December 1st, 2nd at the University of Heidelberg, Germany
Partner: Conway Institute, University College Dublin
Introduction:
The Imaging Core lab of Dr Dimitri Scholz at the UCD Conway Institute is focused on the development of correlative workflows to support the virology work packages. Integration of soft X-ray tomography (SXT) into CLEM imaging workflows offers a powerful new method for 3D imaging of whole cells and tissue. SXT quantitatively and rapidly images fully hydrated, intact cells at about 50 nm resolution. Conventional TEM generates high-resolution (~5 nm) data from small regions of interest of cells. Combining these two powerful imaging techniques with data from fluorescence microscopy will provide a more informative picture.
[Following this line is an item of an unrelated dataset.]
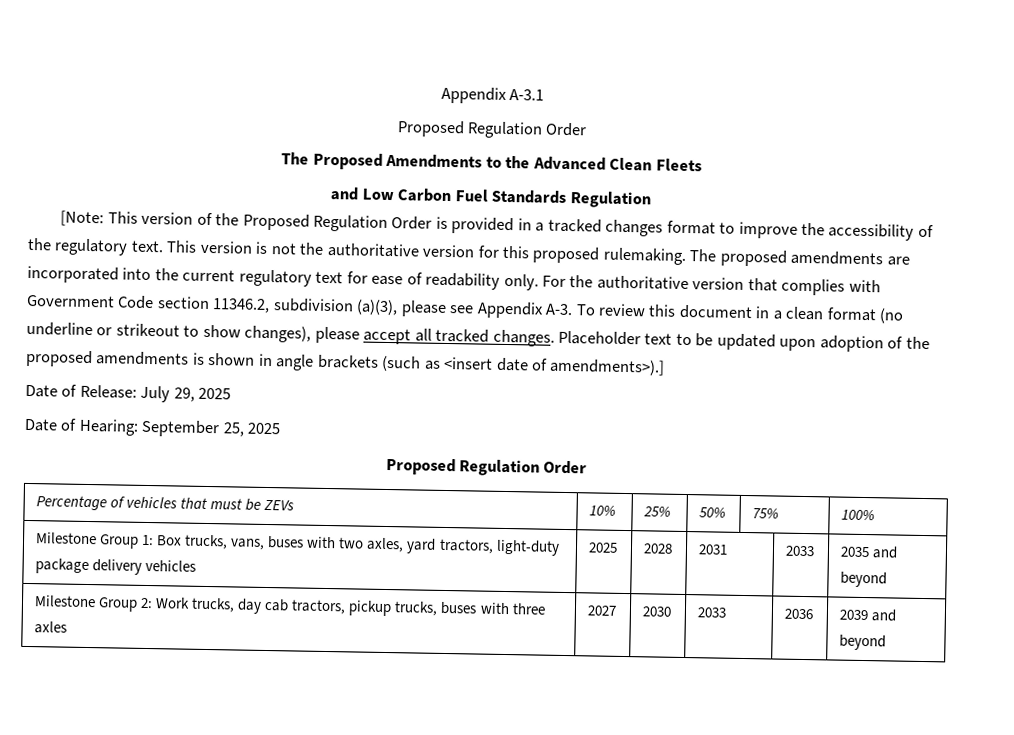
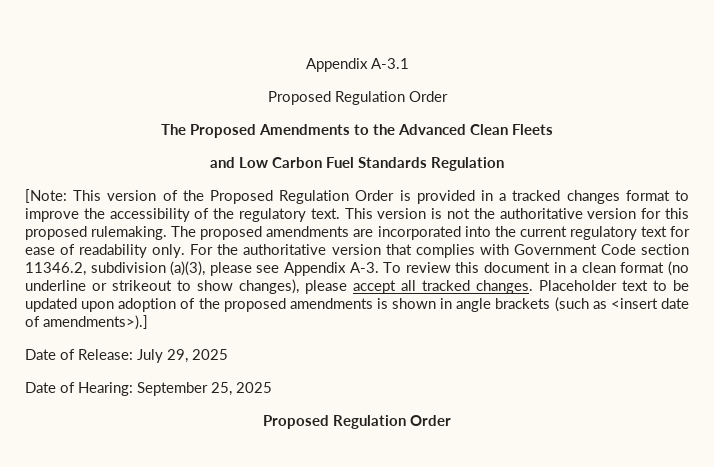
[35,495,295,511] [588,505,616,516] [642,506,671,517] [698,507,726,518] [751,508,779,519] [840,509,875,521] [34,532,560,556] [34,558,197,575] [587,542,618,553] [642,543,673,554] [697,544,728,555] [784,545,815,557] [839,546,899,559] [839,571,887,588] [33,595,546,617] [33,621,67,634] [586,605,617,616] [641,606,672,617] [696,607,727,618] [783,608,813,620] [838,609,897,622] [838,634,886,651] // Percentage of vehicles that must be ZEVs | 10% | 25% | 50% | 75% | 100% // Milestone Group 1: Box trucks, vans, buses with two axles, yard tractors, light-duty package delivery vehicles | 2025 | 2028 | 2031 | 2033 | 2035 and beyond // Milestone Group 2: Work trucks, day cab tractors, pickup trucks, buses with three axles | 2027 | 2030 | 2033 | 2036 | 2039 and beyond -> (451, 420) none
Several potential workflows are available at UCD Conway, focusing on the correlation of three modalities:
- Light (fluorescent, including confocal and super-resolution) microscopy
- Electron (scanning as well as transmission) microscopy (SEM and TEM)
- Soft X-ray microscopy
Update:
Presently a CLEM workflow of cryo-fixation, cryo-substitution and embedding in fluorescent-friendly Lowicryl is being optimised (as depicted by the path of the yellow arrows in the figure below). Cryo-fixation is achieved either by high-pressure freezing or plunge-freezing. Both methods are well established in the Conway Imaging lab. For cryo-substitution and embedding at low temperatures, a recently purchased cryo- substitution device permits multiple CLEM workflows.
After the establishment of the CLEM workflows, we will insert cryo-SXT imaging into the workflow, followed by freeze substitution, resin embedding and conventional room temperature TEM. The benefit of this workflow will be in using the whole-cell imaging capability of SXT to identify regions of interest for high-resolution TEM imaging, thus improving the efficiency of CLEM workflows.
These workflows will be further extended to include the correlation of super-resolution STED with cryo-SXT and conventional TEM or SEM.